Gin

Bei Gin handelt es sich um einen klaren Branntwein, der auf der Basis von hochprozentigem Neutralalkohol hergestellt und dem neben dem charakteristischen Wacholder weitere Kräuter beigefügt werden. Es werden vier klassische Arten unterschieden: Der trockene Dry Gin, der trockene London Dry Gin und der süßere und würzigere Plymouth Gin. Ferner gibt es den Genever und den Sloe Gin. Bei den Kräutern gibt es keine Beschränkung. Die Vorgaben variieren bei der Beigabe von Farbstoffen oder künstlichen Aromen je nach Herstellungsland und Art des Gins.



Artikel 1 - 27 von 27

Der Name verrät es: Wachholder ist eine der wesentlichen Zutaten dieses alkoholischen Getränks. Die Bezeichnung stammt vom lateinischen Wort für Wachholder: juniperus. Wann und wo genau die ersten Getränke mit Alkohol und Wachholder hergestellt wurden, ist nicht genau bekannt. Seit dem 17. Jahrhundert ist Genever als Arznei in Europa bekannt. Daraus entwickelte sich der Gin, der sich insbesondere in Großbritannien großer Beliebtheit erfreut.

Ginsorten und ihre Charakteristik

DRY GIN – trocken und wacholderbetont
Dry Gin ist ungesüßter Gin, bei dessen Herstellung die aromatisierenden pflanzlichen Bestandteile dem Neutralalkohol in einzelnen Schritten nacheinander zugegeben werden.

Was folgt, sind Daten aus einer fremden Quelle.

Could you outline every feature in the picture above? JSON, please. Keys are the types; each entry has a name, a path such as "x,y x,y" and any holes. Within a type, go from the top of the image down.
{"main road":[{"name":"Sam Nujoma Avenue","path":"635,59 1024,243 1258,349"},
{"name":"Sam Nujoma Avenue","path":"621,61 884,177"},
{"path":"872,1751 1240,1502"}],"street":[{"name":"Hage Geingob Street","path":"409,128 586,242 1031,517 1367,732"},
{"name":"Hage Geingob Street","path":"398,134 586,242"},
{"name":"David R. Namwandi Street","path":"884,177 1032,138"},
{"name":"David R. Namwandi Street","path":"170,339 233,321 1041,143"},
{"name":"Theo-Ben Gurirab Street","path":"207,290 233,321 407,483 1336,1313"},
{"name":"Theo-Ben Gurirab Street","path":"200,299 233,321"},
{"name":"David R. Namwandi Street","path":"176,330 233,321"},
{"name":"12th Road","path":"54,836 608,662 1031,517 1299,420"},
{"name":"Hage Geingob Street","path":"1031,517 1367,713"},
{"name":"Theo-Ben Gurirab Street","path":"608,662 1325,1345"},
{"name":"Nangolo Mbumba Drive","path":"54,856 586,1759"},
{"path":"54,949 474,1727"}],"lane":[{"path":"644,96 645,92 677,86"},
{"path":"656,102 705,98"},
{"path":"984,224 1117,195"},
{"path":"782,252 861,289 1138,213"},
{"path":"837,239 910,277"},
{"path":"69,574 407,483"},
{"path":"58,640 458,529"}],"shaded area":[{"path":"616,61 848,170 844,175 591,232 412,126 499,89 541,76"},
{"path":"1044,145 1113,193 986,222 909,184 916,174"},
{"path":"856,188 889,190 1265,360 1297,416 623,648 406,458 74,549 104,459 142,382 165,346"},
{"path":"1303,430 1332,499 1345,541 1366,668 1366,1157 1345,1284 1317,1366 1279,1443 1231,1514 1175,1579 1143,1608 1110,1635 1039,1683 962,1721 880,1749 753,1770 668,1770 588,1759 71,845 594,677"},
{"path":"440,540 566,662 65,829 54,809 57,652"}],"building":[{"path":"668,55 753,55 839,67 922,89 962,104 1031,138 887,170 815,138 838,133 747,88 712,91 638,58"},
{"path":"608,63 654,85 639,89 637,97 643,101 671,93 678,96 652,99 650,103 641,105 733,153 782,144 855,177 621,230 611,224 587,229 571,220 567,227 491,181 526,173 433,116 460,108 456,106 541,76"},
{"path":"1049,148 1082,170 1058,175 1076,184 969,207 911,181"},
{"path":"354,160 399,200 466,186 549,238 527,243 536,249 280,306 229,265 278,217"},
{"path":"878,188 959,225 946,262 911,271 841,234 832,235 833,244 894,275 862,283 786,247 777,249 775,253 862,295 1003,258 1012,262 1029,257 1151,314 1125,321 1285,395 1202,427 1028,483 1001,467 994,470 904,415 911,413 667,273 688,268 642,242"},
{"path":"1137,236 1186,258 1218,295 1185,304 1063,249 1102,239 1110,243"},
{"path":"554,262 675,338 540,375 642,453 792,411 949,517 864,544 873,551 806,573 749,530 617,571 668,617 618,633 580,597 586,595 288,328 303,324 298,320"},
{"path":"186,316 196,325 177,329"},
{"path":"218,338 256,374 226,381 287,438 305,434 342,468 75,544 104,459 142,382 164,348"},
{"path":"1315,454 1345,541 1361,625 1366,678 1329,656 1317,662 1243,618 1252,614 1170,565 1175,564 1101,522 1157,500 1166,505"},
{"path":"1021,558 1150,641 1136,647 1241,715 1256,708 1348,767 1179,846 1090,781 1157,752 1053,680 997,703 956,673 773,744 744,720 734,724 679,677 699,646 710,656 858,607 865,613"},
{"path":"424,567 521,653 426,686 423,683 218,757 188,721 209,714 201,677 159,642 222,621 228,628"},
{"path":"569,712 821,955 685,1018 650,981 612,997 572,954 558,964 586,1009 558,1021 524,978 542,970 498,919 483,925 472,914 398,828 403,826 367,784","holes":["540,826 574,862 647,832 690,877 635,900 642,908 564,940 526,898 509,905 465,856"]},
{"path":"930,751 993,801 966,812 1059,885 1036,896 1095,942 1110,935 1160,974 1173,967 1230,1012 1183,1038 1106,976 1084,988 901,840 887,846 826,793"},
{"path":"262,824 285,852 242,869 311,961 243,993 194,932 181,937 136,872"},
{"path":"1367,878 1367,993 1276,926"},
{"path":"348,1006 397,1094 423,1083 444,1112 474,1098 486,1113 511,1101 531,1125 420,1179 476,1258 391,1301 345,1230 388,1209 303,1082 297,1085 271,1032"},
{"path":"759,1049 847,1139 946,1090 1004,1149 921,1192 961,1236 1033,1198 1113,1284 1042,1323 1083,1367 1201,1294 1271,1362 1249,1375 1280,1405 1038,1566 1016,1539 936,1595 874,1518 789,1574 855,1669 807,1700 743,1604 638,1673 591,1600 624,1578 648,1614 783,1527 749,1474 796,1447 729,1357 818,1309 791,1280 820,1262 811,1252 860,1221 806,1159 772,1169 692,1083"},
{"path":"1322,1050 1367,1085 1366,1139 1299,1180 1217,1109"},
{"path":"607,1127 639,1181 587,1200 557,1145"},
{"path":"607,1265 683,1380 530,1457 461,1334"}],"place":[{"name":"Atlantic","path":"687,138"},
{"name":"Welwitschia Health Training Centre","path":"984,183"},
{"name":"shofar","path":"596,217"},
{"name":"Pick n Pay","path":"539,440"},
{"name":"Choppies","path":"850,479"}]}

LONDON DRY GIN – trocken, gewürzt, ungesüßt
London Dry Gin muss nicht aus der englischen Hauptstadt stammen. Der Name verweist auf die Herstellung, bei der die pflanzlichen Zutaten zusammen gleichzeitig dem Neutralalkohol zugegeben werden, bevor dieser einer weiteren Destillation unterzogen wird.

PLYMOUTH GIN – leicht gesüßt
Im Gegensatz zum London Dry Gin handelt es sich beim Plymouth Gin um eine gesetzlich geschützte Herkunftsangabe. Nur ein Gin, der innerhalb der Stadtgrenzen der Hafenstadt destilliert wurde, darf sich so nennen. Plymouth Gin ist eher fruchtig-süß und hat eine weniger starke Wacholdernote.

GENEVER – süß und aromatisch
Es wird zwischen altem „oude“ und jungem „jonge“ Genever aus Holland unterschieden, wobei „alt“ für die traditionelle Herstellung mit ausgeprägter Malznote steht. Junger Genever ist ein klarer Kornbranntwein, der ein leichtes Wacholderaroma aufweist.

SLOE GIN – süß und fruchtig
Obwohl Sloe Gin in der Aufzählung der genannten Gins aufgeführt wird, handelt es sich eher um einen Likör. Sloe Gin entspricht durch seine Süße und seinem Alkoholgehalt von 15 bis 30% vol. nicht den Anforderungen eines Gins. Geschmacks-und Namensgeber ist die Schlehe.

Gin genießen

Gin pur

Gin wird gekühlt getrunken. Die richtige Temperatur ist entscheidend, wie der Geschmack zur Geltung kommt. Ist er zu kalt, entfalten sich die Aromen nicht richtig. Ist er zu warm, verliert er an alkoholischer Schärfe. 18 °C ist eine gute Durchschnittstemperatur. Wenn diese für einen bestimmten Gin nicht gut passt, kann durch ein oder zwei Grad mehr oder weniger der Gin-Geschmack besser zur Geltung kommen.


Gin & Tonic

Der Klassiker Gin & Tonic ist eine Wissenschaft für sich. Denn es gibt nicht nur eine enorme Auswahl an Gins. Die Angebotspalette des Tonic Water ist ebenfalls umfangreich. Gin und Tonic sollten so gewählt werden, dass sie harmonieren. Das Mischungsverhältnis von Gin und Tonic Water muss ebenfalls stimmen, damit ein guter Drink entsteht. Handelsübliche Tonics lassen sich in verschiedene Sorten einteilen. Das klassische Indian Tonic Water zeichnet sich durch einen sehr ausgeprägten Chinin-Geschmack und Zitruscharakter aus. Dry Tonics sind etwas milder. Tonic Water gibt es außerdem mit fruchtigen, würzigen oder blumigen Aromen.